## Exercise directions
Determine how many lines in these records hold "left". Only the number is wanted.
BEGIN Data to process
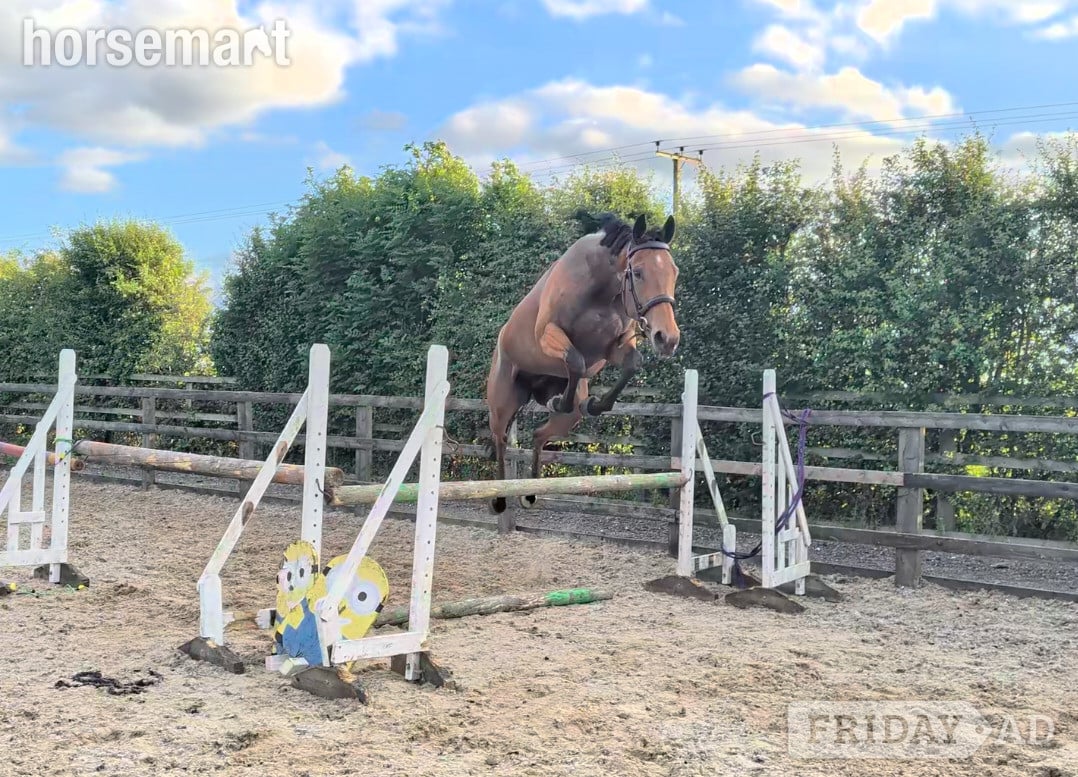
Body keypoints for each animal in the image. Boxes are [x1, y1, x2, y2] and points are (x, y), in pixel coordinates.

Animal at [484, 212, 681, 514]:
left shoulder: (614, 347)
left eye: (674, 273)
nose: (667, 339)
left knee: (540, 435)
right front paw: (562, 401)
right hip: (502, 402)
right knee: (501, 440)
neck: (602, 287)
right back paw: (500, 498)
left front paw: (596, 405)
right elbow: (575, 361)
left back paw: (530, 492)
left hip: (568, 420)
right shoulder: (548, 335)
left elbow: (632, 363)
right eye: (637, 273)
END Data to process
## Exercise result
7